18 January 2017

Quartz: Welcome to an emerging Asia: India and China stop feigning friendship while Russia plays all sides

China has upped the ante, indicating a willingness to help Pakistan increase the range of its nuclear missiles. China’s official mouthpiece, Global Times, contended in an editorial: “if the Western countries accept India as a nuclear country and are indifferent to the nuclear race between India and Pakistan, China will not stand out and stick rigidly to those nuclear rules as necessary. At this time, Pakistan should have those privileges in nuclear development that India has.” [...]

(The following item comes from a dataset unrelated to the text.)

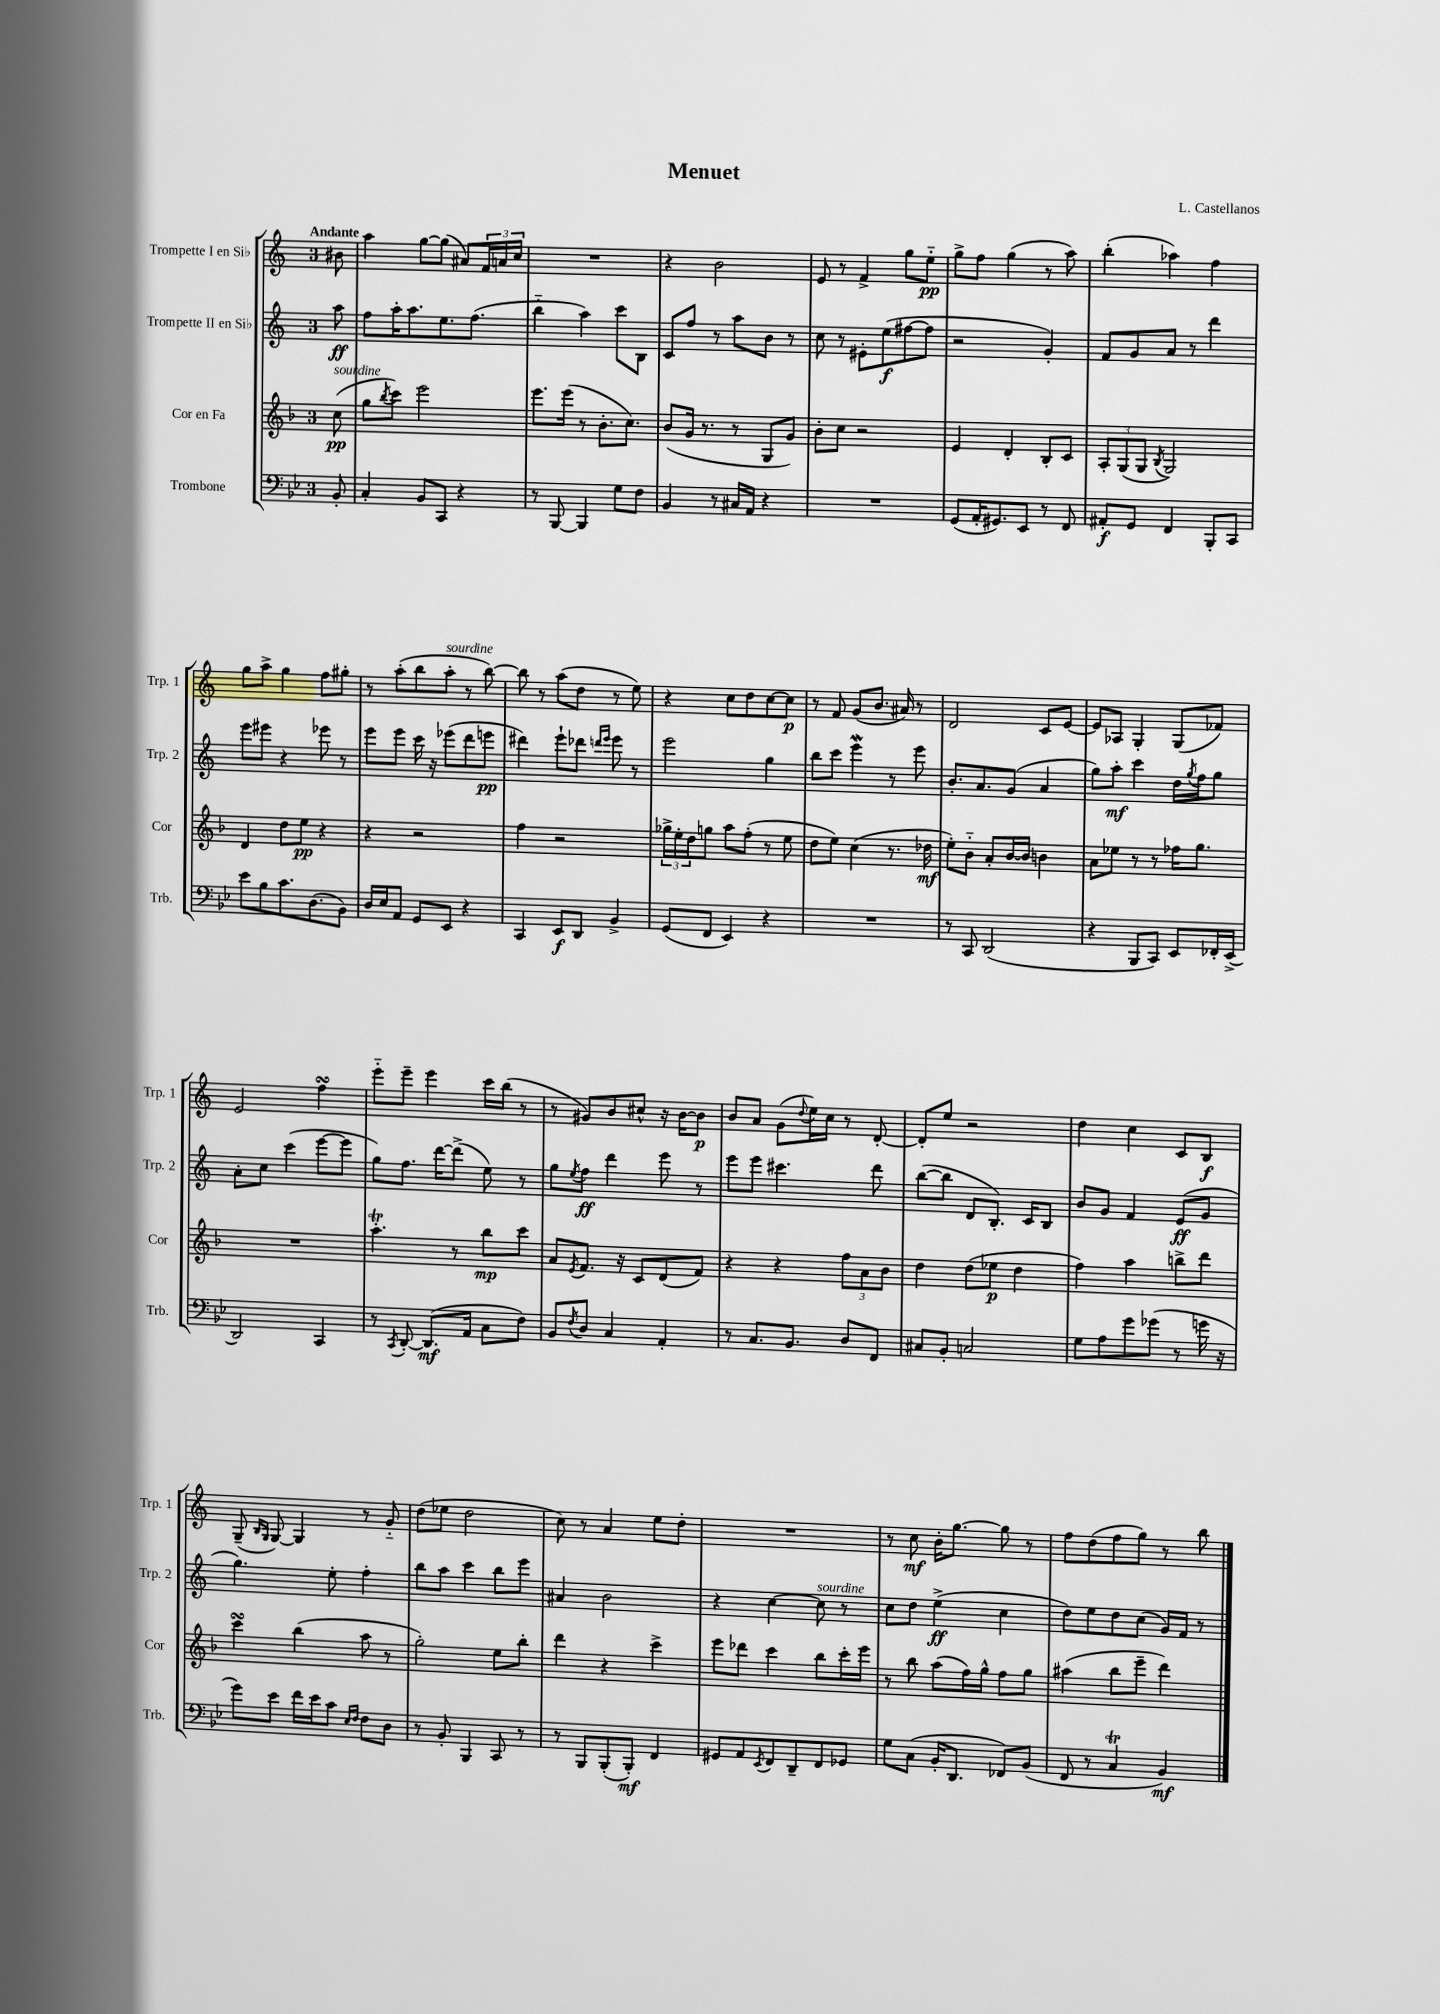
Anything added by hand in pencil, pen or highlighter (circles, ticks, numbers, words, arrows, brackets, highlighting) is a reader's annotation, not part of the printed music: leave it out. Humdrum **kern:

Faced with an intransigent China, India under the centre-right government led by Narendra Modi is busy reevaluating its China policy. Modi’s initial outreach to China soon after coming to office in May 2014 failed to produce any substantive outcome and he has since decided to take a more hard-nosed approach. New Delhi has strengthened partnerships with like-minded countries, including the United States, Japan, Australia, and Vietnam. India has bolstered its capabilities along the troubled border with China and the Indian military is operationally gearing up for a two-front war. India is also ramping up its nuclear and conventional deterrence against China by testing long-range missiles, raising a mountain strike corps for the border with China, enhancing submarine capabilities, and basing its first squadron of French-made Rafale fighter jets near that border. [...]

This Sino-Indian geopolitical jostling is also being shaped by the broader shift in global and regional strategic equations. Delhi long took Russian support for granted. Yet, much to India’s discomfiture, China has found a new ally in Russia which is keen to side with it, even as a junior partner, to scuttle western interests. Historically sound Indo-Russian ties have become a casualty of this trend and to garner Chinese support for its anti-West posturing, Russia has refrained from supporting Indian positions.